A dicotomia entre produtividade e burnout é uma das falácias mais persistentes do mercado de trabalho contemporâneo. Não se trata de uma balança onde o excesso de um lado inevitavelmente causa o peso do outro, mas de um ciclo contínuo de extração onde o esgotamento atua como o subproduto programado da alta performance. Na economia dos criadores e no trabalho do conhecimento moderno, a linha divisória entre o indivíduo e sua capacidade de produção foi completamente apagada. O resultado é um cenário onde a gestão do próprio colapso se tornou uma habilidade exigida pelo mercado.

A Gênese da Exaustão Digital

A transição do trabalho industrial para o cognitivo e, mais recentemente, para a economia da atenção, reconfigurou as métricas de sucesso. Nos anos 1990, sob a influência de executivos como Jack Welch na General Electric, a produtividade era medida pela otimização de processos e corte de ineficiências corporativas. Hoje, o modelo de produção descentralizou-se. Criadores de conteúdo e trabalhadores remotos operam como microempresas, gerenciando múltiplas frentes de distribuição simultaneamente — de podcasts no Spotify a vídeos no TikTok e vendas no Vinted.

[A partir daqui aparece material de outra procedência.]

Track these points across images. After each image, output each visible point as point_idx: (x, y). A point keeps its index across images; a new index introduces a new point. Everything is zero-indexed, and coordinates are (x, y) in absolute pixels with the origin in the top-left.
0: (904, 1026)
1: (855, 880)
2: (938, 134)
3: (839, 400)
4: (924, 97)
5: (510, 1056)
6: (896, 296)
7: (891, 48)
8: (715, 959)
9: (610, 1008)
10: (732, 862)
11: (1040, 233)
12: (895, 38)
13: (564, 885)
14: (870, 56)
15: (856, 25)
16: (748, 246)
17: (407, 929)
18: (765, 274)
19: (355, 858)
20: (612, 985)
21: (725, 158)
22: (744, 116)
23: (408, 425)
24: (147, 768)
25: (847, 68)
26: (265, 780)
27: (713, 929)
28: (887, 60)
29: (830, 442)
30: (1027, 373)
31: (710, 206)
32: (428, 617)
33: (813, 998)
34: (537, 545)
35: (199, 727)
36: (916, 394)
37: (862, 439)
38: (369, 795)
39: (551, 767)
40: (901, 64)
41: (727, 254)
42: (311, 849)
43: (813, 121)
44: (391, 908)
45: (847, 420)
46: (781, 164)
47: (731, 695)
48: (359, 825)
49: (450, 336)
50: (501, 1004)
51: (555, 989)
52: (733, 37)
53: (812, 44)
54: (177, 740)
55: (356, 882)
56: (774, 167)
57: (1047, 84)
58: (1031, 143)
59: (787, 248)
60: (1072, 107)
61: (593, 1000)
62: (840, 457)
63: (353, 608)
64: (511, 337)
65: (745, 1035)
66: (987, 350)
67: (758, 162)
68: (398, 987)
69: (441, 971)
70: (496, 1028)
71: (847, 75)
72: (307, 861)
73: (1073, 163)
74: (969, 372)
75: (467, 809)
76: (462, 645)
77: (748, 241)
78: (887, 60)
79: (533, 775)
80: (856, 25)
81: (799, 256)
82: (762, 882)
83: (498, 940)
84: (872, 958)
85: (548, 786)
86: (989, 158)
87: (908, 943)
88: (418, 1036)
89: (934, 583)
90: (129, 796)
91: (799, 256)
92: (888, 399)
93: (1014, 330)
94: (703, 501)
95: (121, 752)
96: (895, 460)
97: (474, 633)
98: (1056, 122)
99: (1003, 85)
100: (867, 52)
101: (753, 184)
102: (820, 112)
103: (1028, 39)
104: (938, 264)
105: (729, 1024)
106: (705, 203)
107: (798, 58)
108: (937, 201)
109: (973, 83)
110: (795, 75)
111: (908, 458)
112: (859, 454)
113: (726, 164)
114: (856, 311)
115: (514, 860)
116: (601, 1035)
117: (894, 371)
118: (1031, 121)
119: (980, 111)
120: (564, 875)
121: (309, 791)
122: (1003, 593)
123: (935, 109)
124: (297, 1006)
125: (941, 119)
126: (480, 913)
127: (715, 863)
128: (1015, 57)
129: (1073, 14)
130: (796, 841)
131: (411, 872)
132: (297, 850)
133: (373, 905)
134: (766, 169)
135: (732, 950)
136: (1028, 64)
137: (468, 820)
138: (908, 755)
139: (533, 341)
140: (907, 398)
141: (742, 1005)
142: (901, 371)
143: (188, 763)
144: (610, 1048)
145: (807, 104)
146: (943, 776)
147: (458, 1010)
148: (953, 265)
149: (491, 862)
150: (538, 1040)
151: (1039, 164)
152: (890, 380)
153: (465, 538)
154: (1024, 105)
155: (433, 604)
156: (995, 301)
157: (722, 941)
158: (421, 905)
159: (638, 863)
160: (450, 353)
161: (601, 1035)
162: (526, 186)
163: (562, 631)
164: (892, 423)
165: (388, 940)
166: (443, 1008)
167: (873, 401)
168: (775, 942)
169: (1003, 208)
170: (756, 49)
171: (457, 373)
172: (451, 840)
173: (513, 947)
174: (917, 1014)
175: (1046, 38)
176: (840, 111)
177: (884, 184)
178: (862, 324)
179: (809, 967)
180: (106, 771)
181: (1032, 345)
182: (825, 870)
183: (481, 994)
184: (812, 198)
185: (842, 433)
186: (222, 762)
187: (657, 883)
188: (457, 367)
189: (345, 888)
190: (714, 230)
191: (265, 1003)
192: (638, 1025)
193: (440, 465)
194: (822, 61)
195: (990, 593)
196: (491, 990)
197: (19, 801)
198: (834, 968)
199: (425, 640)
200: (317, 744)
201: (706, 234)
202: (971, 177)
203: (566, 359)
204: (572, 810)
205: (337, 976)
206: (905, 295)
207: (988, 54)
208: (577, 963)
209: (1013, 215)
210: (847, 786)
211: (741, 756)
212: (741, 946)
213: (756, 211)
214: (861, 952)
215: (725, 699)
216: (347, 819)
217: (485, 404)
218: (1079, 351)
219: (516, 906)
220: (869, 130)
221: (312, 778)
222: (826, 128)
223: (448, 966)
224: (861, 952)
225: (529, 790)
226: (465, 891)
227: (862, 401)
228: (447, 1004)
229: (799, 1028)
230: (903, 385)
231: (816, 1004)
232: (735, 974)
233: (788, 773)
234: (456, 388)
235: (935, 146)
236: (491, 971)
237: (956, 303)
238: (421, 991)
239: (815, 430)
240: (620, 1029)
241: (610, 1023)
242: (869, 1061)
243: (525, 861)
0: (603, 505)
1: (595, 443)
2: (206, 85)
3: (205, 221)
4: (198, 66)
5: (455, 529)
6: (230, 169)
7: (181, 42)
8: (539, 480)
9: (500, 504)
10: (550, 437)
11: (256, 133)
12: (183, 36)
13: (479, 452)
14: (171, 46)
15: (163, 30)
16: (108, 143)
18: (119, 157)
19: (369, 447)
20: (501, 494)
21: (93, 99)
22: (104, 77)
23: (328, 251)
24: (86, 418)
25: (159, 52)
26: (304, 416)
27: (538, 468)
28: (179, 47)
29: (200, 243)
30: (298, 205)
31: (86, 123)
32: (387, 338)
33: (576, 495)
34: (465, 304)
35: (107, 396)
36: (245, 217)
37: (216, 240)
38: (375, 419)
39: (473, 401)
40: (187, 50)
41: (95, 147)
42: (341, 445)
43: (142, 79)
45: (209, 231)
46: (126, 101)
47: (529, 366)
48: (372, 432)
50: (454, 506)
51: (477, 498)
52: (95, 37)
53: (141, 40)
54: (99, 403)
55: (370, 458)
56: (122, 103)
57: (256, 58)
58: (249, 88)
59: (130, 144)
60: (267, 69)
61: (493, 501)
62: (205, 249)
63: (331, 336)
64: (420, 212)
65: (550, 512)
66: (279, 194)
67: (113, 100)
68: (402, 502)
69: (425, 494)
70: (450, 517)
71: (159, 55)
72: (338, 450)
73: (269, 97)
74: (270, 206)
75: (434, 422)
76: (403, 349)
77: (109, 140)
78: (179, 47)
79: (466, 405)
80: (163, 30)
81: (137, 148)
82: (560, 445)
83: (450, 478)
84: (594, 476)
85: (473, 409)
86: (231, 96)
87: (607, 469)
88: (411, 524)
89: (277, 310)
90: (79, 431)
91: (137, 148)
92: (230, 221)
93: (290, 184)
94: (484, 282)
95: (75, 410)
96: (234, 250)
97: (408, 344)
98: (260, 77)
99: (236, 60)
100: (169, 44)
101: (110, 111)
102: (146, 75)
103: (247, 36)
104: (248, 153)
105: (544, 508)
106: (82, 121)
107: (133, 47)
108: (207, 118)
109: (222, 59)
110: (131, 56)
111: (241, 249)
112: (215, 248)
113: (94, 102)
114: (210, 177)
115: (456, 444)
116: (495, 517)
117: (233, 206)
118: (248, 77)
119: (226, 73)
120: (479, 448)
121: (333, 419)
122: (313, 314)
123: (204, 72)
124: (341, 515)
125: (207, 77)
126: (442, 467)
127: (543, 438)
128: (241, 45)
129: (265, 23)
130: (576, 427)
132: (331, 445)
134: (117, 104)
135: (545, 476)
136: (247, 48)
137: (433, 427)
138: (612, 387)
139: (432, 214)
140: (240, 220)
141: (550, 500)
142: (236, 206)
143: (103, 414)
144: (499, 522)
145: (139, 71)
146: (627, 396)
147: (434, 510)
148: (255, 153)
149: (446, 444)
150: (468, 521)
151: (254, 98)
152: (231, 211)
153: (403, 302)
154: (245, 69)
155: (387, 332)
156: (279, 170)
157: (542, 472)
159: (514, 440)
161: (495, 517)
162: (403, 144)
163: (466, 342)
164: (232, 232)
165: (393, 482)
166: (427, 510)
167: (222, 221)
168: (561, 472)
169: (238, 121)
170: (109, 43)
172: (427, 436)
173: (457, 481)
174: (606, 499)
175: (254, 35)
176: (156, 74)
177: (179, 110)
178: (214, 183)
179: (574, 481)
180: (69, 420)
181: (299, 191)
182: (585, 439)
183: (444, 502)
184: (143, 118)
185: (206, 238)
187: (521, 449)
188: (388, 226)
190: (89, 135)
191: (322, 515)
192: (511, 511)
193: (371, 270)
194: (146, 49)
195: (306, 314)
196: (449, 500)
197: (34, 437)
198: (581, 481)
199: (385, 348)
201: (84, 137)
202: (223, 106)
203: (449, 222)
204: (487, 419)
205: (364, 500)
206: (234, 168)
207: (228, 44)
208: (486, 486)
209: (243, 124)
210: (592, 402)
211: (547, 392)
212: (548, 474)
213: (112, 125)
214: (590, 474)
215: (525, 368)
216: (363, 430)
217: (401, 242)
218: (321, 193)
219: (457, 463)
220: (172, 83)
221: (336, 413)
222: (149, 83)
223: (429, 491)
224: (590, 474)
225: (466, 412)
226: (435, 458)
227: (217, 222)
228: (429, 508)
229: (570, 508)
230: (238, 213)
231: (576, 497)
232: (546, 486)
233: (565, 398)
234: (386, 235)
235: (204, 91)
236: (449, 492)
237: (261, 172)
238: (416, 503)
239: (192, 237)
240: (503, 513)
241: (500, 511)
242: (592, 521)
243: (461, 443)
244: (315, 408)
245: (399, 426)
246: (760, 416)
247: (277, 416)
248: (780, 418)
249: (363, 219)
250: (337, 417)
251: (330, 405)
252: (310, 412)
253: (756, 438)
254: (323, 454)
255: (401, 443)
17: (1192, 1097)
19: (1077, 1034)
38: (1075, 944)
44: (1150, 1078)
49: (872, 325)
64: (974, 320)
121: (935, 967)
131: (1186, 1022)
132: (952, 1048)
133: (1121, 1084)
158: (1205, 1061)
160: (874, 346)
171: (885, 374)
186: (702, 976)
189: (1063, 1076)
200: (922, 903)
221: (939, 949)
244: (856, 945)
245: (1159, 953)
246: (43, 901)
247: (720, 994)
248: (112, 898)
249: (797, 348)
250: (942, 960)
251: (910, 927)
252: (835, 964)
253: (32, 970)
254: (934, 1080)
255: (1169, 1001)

Essa fragmentação exige uma presença onipresente que o trabalho analógico nunca demandou. A plataformização da vida profissional transformou a visibilidade em capital. Se antes o trabalhador batia o ponto e encerrava seu ciclo diário, o algoritmo atual recompensa a constância absoluta. A falta de atrito na criação de conteúdo digital cria a ilusão de que sempre é possível fazer mais, empurrando a barra da produtividade para um patamar inatingível sem o sacrifício da saúde mental.

O reconhecimento do burnout pela Organização Mundial da Saúde (OMS) em 2019 como um fenômeno ocupacional marcou um ponto de inflexão. A decisão transferiu o esgotamento do campo da fraqueza individual para o das falhas sistêmicas. Contudo, as respostas corporativas e individuais frequentemente tratam o sintoma — oferecendo aplicativos de meditação ou dias de folga — sem alterar a carga de processamento exigida pelas plataformas e pelas metas trimestrais.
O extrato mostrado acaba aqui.